3. The method according to claim 2, wherein 10-50. Mu.L of an ethanol solution of MNPs, 30-50. Mu.g/mL, is added to 1mL of an ethanol solution of BTC, 0.1-0.2M, followed by stirring, and then 1mL of CuCl, 0.1-0.3M is added ₂ Slowly adding the solution into the mixed solution, and stirring at room temperature for 10-60min.

4. The method according to claim 3, wherein the MNP ethanol solution containing 40. Mu.g/mL is added to 1mL of a 0.125M BTC ethanol solution, and stirring is continued, and then 1mL of 0.2M CuCl is added ₂ Slowly adding the solution into the above solution, and stirring at room temperature for 30min.

5. Use of a metallo-organic framework MNP/Cu-BTC MOF according to claim 1 or obtainable by the method of any one of claims 2-4 for the preparation of a tumor-derived exosome trap.

6. Use according to claim 5, wherein the tumor-derived exosomes are obtained by means of an exosome extraction kit and labeled with a fluorescent dye to prepare a fluorescently labeled tumor-derived exosome, and then the metallo-organic framework MNP/Cu-BTC MOF is co-incubated with the fluorescently labeled tumor-derived exosome.
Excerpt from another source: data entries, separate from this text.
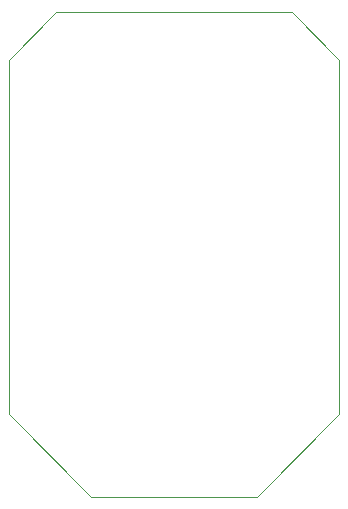
<source format=gbr>
%TF.GenerationSoftware,KiCad,Pcbnew,(5.1.8)-1*%
%TF.CreationDate,2021-09-07T20:43:03-04:00*%
%TF.ProjectId,mainboard_v1,6d61696e-626f-4617-9264-5f76312e6b69,rev?*%
%TF.SameCoordinates,Original*%
%TF.FileFunction,Profile,NP*%
%FSLAX46Y46*%
G04 Gerber Fmt 4.6, Leading zero omitted, Abs format (unit mm)*
G04 Created by KiCad (PCBNEW (5.1.8)-1) date 2021-09-07 20:43:03*
%MOMM*%
%LPD*%
G01*
G04 APERTURE LIST*
%TA.AperFunction,Profile*%
%ADD10C,0.050000*%
%TD*%
G04 APERTURE END LIST*
D10*
X176000000Y-94000000D02*
X180000000Y-90000000D01*
X176000000Y-124000000D02*
X176000000Y-94000000D01*
X183000000Y-131000000D02*
X176000000Y-124000000D01*
X197000000Y-131000000D02*
X183000000Y-131000000D01*
X204000000Y-124000000D02*
X197000000Y-131000000D01*
X204000000Y-94000000D02*
X204000000Y-124000000D01*
X200000000Y-90000000D02*
X204000000Y-94000000D01*
X180000000Y-90000000D02*
X200000000Y-90000000D01*
M02*

</source>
7. The use according to claim 6, wherein the preparation of fluorescently labelled tumor derived exosomes employs the following method steps:

collecting the supernatant in the tumor cell culture flask into a test tube, and collecting exosomes from tumor cells according to an extraction kit; incubating the extracted exosomes with a fluorescent dye to obtain fluorescently labeled exosomes; the fluorescently labeled exosomes were purified by dialysis and stored in a-20-40 ℃ refrigerator.

8. The application according to claim 6, wherein the application employs the following steps: the metal organic framework MNP/Cu-BTC MOF and the tumor source exosome marked by fluorescence are incubated at room temperature, and the capturing efficiency is determined by fluorescence spectrum for biological sensing analysis and detection.
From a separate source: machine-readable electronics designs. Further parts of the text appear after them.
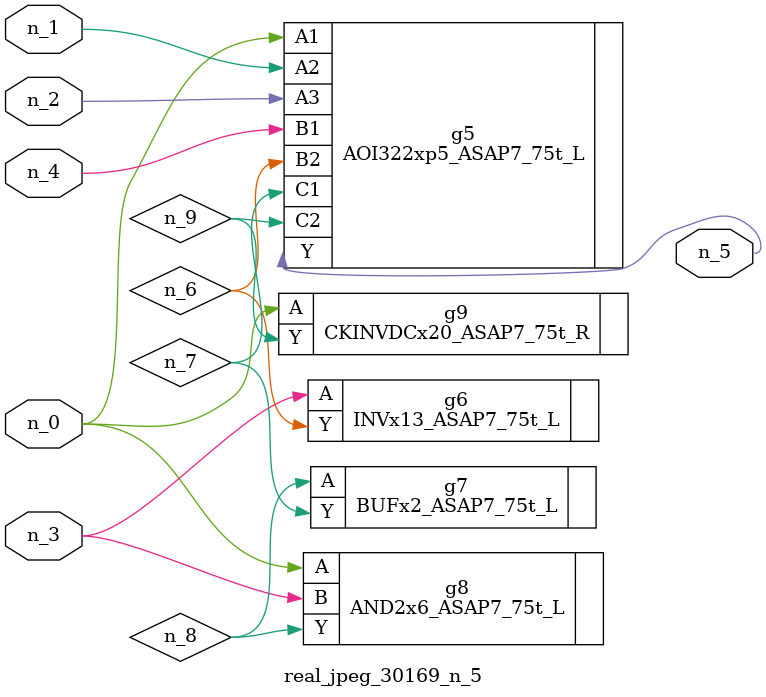
<source format=v>
module real_jpeg_30169_n_5 (n_4, n_0, n_1, n_2, n_3, n_5);

input n_4;
input n_0;
input n_1;
input n_2;
input n_3;

output n_5;

wire n_8;
wire n_6;
wire n_7;
wire n_9;

AOI322xp5_ASAP7_75t_L g5 ( 
.A1(n_0),
.A2(n_1),
.A3(n_2),
.B1(n_4),
.B2(n_6),
.C1(n_7),
.C2(n_9),
.Y(n_5)
);

AND2x6_ASAP7_75t_L g8 ( 
.A(n_0),
.B(n_3),
.Y(n_8)
);

CKINVDCx20_ASAP7_75t_R g9 ( 
.A(n_0),
.Y(n_9)
);

INVx13_ASAP7_75t_L g6 ( 
.A(n_3),
.Y(n_6)
);

BUFx2_ASAP7_75t_L g7 ( 
.A(n_8),
.Y(n_7)
);


endmodule
</source>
9. The use according to claim 8, further comprising the steps of magnetic sorting, discarding supernatant, and sediment resuspension after said room temperature co-incubation.

10. The use according to claim 8, wherein,

mu.L of the fluorescently labeled tumor-derived exosomes were incubated with 45. Mu.L of MNP/Cu-BTC MOFs solution at 50. Mu.g/mL at room temperature in the absence of light for 15min, magnetically sorted for 5min, the supernatant discarded, and resuspended with HEPES buffer solution to give a metal organic framework MNP/Cu-BTC MOF-based tumor-derived exosome trap.